◆ **What you have to do**
Format the lines in the rows below as a numbered list, starting at the line that contains "life, Winterton has" and ending at the line that contains "with no hidden". Include both of those lines and leave out any blank lines.

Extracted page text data

┌────────

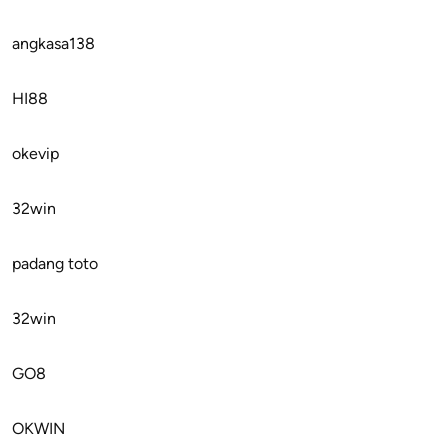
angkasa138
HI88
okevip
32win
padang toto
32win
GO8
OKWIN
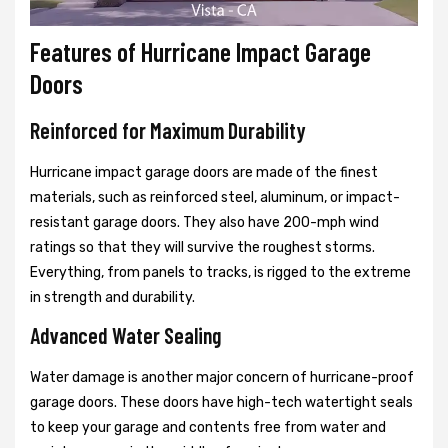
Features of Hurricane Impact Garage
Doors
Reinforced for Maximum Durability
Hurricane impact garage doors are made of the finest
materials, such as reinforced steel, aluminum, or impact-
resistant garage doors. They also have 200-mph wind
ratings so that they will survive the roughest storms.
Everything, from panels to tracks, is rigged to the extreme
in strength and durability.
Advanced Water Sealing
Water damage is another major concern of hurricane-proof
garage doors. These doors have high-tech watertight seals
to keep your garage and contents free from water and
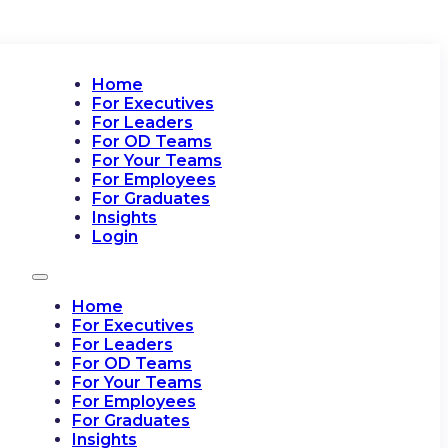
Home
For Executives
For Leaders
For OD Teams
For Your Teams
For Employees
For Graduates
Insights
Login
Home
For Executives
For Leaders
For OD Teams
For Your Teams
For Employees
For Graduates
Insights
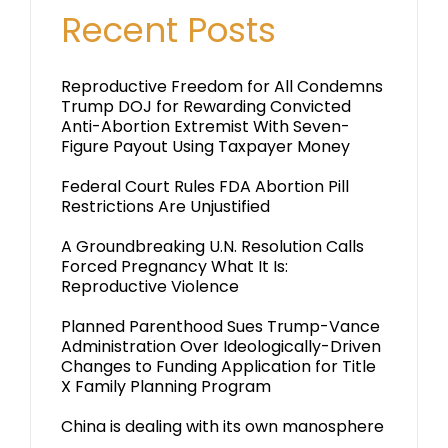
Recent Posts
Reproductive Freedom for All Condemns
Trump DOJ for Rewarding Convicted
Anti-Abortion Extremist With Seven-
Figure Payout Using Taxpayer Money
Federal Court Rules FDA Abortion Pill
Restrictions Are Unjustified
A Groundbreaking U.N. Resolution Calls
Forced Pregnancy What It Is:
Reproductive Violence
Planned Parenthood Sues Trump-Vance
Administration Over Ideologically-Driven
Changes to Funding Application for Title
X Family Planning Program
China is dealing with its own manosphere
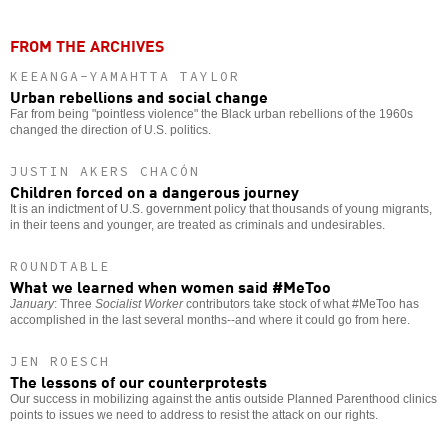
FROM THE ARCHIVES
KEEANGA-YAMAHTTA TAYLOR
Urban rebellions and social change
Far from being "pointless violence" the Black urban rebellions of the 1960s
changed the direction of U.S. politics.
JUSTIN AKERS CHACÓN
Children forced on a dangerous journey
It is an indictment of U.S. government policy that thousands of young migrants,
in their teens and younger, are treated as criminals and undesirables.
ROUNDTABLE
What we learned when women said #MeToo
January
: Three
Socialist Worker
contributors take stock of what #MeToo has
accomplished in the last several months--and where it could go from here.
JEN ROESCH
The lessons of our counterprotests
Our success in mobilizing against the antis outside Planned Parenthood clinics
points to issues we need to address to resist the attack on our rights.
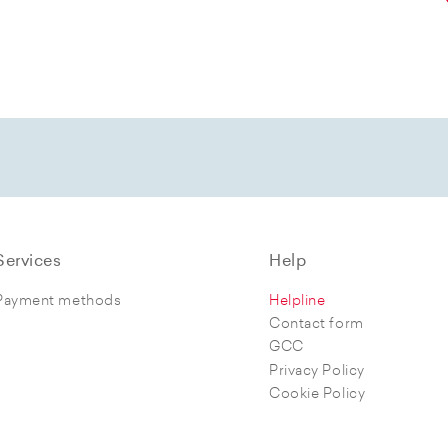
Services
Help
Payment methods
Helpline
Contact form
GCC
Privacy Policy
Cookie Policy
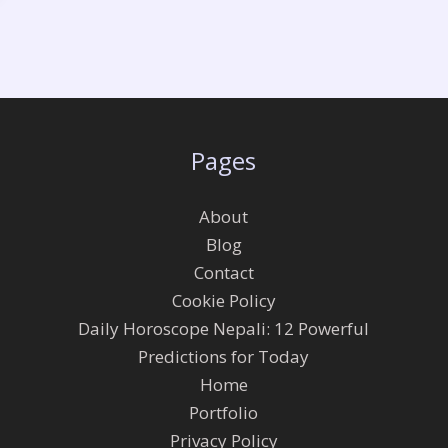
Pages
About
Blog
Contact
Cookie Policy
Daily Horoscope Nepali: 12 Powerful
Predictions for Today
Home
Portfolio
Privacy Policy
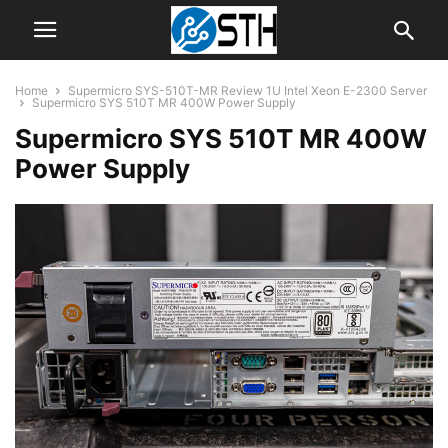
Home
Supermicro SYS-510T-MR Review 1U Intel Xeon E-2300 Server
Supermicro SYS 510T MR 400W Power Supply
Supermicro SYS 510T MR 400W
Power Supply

└────────
┌────────

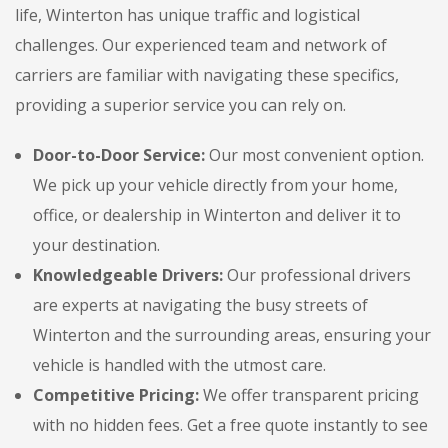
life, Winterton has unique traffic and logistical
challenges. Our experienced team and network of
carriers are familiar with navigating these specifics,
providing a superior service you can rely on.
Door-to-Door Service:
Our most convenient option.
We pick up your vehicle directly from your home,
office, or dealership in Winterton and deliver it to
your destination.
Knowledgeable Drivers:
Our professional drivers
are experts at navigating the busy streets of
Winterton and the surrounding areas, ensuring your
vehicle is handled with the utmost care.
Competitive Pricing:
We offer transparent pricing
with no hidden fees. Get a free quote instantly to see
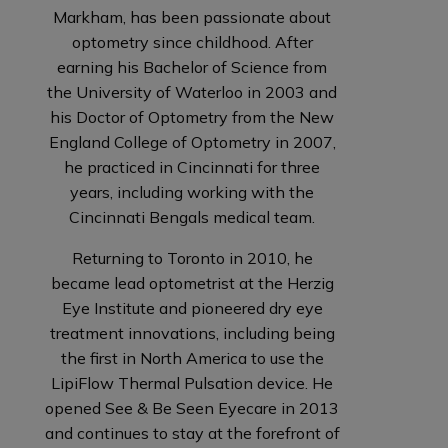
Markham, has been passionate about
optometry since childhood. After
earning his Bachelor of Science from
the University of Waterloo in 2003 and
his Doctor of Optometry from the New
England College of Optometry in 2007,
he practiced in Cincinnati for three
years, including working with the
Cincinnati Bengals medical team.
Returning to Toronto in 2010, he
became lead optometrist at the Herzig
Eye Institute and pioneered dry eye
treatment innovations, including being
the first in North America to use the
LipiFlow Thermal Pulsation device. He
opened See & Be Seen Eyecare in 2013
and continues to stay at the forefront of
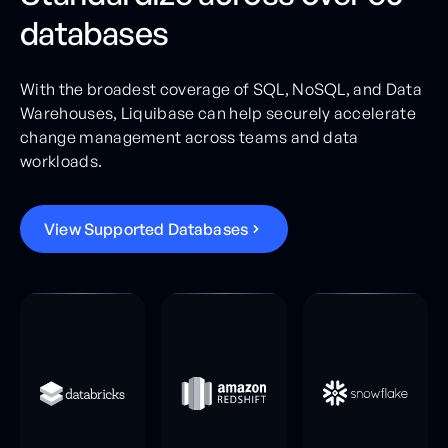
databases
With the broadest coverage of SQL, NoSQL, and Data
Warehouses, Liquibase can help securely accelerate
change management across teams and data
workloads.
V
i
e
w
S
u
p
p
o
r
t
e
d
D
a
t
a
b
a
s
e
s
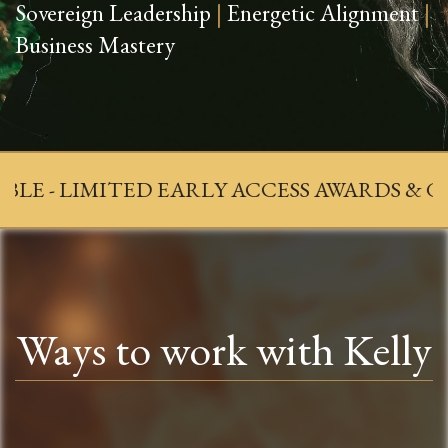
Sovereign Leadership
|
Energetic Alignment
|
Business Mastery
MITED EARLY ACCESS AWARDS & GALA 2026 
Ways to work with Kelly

└────────
┌────────

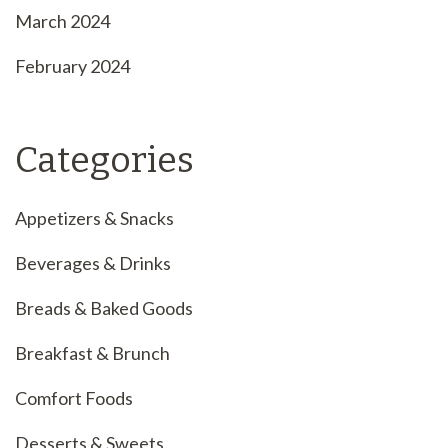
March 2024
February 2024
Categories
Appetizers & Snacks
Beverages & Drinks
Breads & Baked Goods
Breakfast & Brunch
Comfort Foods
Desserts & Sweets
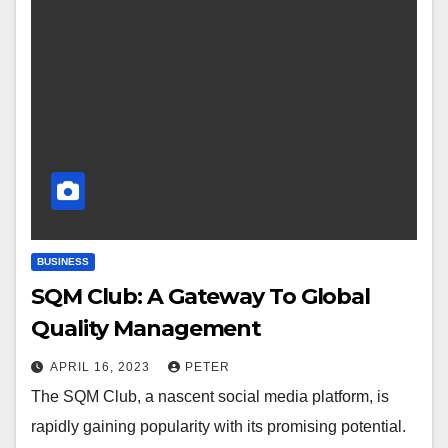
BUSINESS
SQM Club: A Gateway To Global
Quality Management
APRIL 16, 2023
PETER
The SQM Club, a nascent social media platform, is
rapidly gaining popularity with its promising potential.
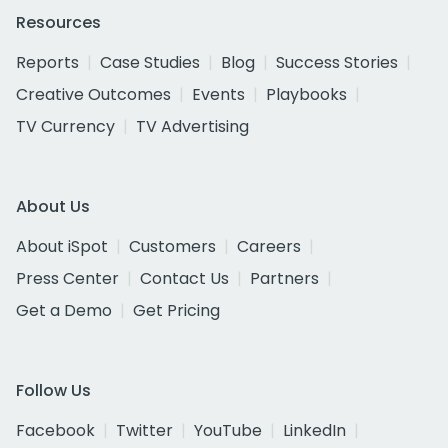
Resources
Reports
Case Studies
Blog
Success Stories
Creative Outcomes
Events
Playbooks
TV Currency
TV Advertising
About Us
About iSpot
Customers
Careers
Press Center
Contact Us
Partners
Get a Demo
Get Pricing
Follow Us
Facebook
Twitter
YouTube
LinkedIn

└────────

◆ **Reply to the task**
1. life, Winterton has unique traffic and logistical
2. challenges. Our experienced team and network of
3. carriers are familiar with navigating these specifics,
4. providing a superior service you can rely on.
5. Door-to-Door Service:
6. Our most convenient option.
7. We pick up your vehicle directly from your home,
8. office, or dealership in Winterton and deliver it to
9. your destination.
10. Knowledgeable Drivers:
11. Our professional drivers
12. are experts at navigating the busy streets of
13. Winterton and the surrounding areas, ensuring your
14. vehicle is handled with the utmost care.
15. Competitive Pricing:
16. We offer transparent pricing
17. with no hidden fees. Get a free quote instantly to see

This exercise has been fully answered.